Stated task = Could you output the records from the line with "Rendered at 1654 by 931 pixels." up to and including the line with "picture [395, 288, 1258, 833]" as a two-column CSV with the columns request and response, one row per request, each in a quoted field with line breaks replaced by spaces?

:: Record list ::

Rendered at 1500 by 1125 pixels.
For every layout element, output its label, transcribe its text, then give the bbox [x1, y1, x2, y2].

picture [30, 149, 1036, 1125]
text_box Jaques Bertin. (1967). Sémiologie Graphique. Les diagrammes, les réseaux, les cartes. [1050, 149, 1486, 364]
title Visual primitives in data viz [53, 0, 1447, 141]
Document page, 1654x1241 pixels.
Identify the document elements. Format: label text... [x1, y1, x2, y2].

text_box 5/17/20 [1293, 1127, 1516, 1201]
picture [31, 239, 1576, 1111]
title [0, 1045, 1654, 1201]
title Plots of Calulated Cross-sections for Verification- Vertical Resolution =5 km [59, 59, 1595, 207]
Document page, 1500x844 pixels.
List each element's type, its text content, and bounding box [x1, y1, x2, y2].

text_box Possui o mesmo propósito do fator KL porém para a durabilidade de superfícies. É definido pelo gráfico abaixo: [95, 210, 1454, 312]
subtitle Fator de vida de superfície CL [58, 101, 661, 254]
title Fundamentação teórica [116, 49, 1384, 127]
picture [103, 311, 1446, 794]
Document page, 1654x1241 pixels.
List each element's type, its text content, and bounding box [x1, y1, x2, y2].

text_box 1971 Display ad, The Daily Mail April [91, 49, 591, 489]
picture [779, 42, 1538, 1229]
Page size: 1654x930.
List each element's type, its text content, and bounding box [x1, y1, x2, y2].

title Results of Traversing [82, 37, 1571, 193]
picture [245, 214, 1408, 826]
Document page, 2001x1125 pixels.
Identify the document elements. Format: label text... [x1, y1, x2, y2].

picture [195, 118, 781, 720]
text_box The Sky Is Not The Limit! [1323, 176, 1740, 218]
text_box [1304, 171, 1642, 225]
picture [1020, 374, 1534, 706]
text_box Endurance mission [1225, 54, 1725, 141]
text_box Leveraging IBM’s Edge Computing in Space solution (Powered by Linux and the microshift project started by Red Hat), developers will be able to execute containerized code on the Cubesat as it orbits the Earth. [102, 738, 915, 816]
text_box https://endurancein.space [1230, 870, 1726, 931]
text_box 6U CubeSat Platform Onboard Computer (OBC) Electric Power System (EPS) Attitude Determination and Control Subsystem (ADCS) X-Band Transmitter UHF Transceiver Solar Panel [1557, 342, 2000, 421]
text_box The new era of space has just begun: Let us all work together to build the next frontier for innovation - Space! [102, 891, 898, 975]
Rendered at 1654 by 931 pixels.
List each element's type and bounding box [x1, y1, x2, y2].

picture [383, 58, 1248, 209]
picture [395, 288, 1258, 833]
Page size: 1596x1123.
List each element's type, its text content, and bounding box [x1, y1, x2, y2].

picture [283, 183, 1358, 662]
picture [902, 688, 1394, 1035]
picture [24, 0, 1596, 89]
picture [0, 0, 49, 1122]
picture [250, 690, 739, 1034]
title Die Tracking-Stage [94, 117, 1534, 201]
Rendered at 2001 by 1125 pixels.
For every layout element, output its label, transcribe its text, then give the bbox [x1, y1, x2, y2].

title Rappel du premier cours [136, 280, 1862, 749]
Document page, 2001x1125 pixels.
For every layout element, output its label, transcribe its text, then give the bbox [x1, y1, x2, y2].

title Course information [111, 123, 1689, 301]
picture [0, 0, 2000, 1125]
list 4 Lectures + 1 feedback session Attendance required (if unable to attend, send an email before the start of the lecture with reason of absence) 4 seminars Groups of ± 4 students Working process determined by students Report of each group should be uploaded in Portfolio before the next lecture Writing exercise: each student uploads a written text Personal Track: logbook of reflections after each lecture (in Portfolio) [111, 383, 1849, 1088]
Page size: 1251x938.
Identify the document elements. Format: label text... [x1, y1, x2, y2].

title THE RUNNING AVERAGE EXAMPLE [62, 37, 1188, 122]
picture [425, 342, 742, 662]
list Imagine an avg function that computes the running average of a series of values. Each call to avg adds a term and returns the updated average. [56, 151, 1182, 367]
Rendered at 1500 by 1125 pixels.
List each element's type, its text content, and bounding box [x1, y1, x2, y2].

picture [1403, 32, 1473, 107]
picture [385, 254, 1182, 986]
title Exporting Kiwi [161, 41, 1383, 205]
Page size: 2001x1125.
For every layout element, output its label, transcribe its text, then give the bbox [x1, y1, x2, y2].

:::

Exercise response =
request,response
"Rendered at 1654 by 931 pixels. List each element's type and bounding box [x1, y1, x2, y2].","picture [383, 58, 1248, 209] picture [395, 288, 1258, 833]"